It has long been established that where a couple has separated or is about to separate every encouragement should be given to them to reach agreement with regard to their financial affairs.
Separation agreements can cover certain specific issues only (for example maintenance) or they can be comprehensive and provide for full division/distribution of the available assets, as would occur on a divorce.
A separation agreement cannot actually purport to oust the jurisdiction of the Court. In other words, when an agreement has been reached, it is still technically possible for one or other party to make an application to the Court for a different level of financial provision. If, however, each party has been separately legally advised and if there has clearly been full and honest disclosure of each party's financial circumstances (usually evidenced by a schedule attached to the agreement) and so long as there has been no significant change in circumstances which it would be inequitable and/or unrealistic to disregard, it is possible to be confident that the agreement will be upheld. As a matter of public policy people need to be able to move on with their lives from a reasonably certain base.

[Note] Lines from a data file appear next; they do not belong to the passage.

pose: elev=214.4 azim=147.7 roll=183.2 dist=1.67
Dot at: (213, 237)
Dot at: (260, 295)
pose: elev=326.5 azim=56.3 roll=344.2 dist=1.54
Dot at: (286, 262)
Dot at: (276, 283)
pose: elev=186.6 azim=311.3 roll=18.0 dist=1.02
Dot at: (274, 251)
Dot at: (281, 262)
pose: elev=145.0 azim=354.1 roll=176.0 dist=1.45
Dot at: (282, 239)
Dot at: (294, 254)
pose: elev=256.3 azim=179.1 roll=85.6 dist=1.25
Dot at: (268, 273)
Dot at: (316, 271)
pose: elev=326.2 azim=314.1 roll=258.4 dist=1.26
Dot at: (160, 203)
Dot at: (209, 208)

Where a couple have decided that they are going to be starting divorce proceedings there is generally little point in drawing up a specific separation agreement. If the couple are able to reach agreement whether through direct discussions, with the assistance of solicitors or through mediation; the usual approach would be to draw up that agreement and then, within the divorce proceedings, seek the Court's approval which the Court will signify by making the order by consent.
The agreement reached by the couple will then have the same force as any other court order and can be enforced in precisely the same way. If the consent order provides for a clean break then both parties will be able to rely on that in the absence, of course, of a fraud or misrepresentation in the negotiations leading to the drawing up of the order.

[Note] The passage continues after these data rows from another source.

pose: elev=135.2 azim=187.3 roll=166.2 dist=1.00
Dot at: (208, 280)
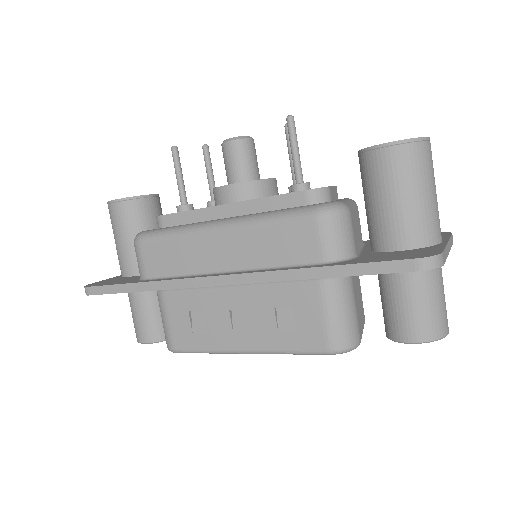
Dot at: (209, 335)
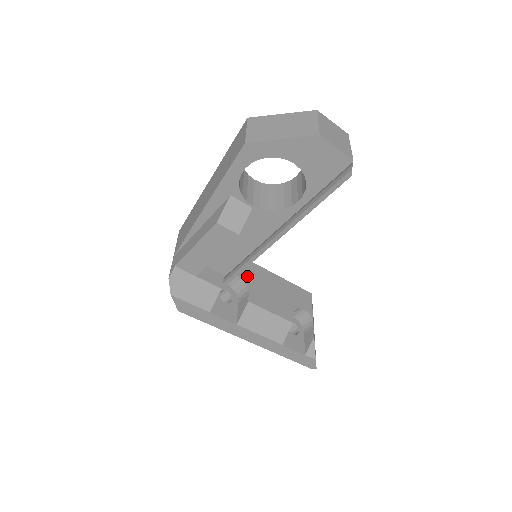
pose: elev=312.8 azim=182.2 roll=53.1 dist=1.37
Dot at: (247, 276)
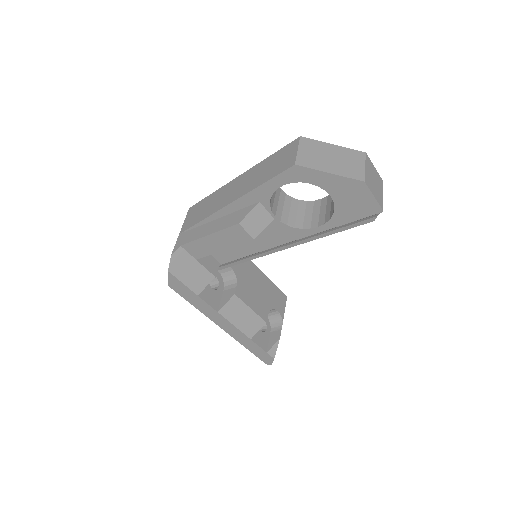
Dot at: (239, 269)
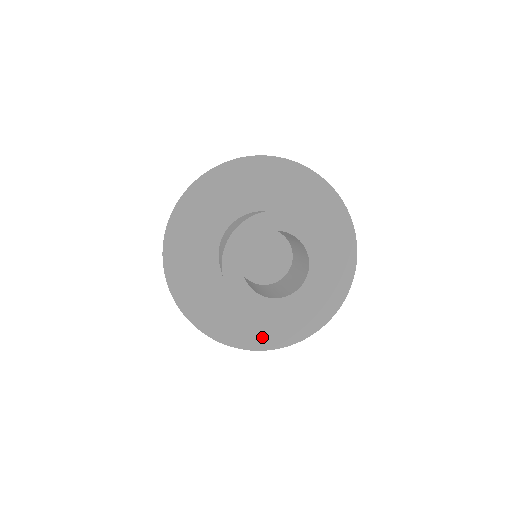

Although separation agreements are not confined to this instance a common use tends to be in a situation where a couple know that they want to separate and know that they wish to divide up their assets but for whatever reason simply do not want to get divorced. Perhaps an even more common use is the situation where although the couple know that they want to get divorced, they are reluctant to use or simply do not have available to them one of the grounds for divorce which do not depend upon periods of separation (adultery or unreasonable behaviour). The couple may therefore be planning on getting divorced once they have been separated for two years. In the meantime, however, they want to divide up their assets and move on with their lives.
In those circumstances a separation agreement is an extremely useful tool. The agreement will usually provide for steps to be taken once divorce proceedings are initiated a couple of years down the line to redraft the agreement as a consent order and obtain the Court's approval to it within the divorce proceedings.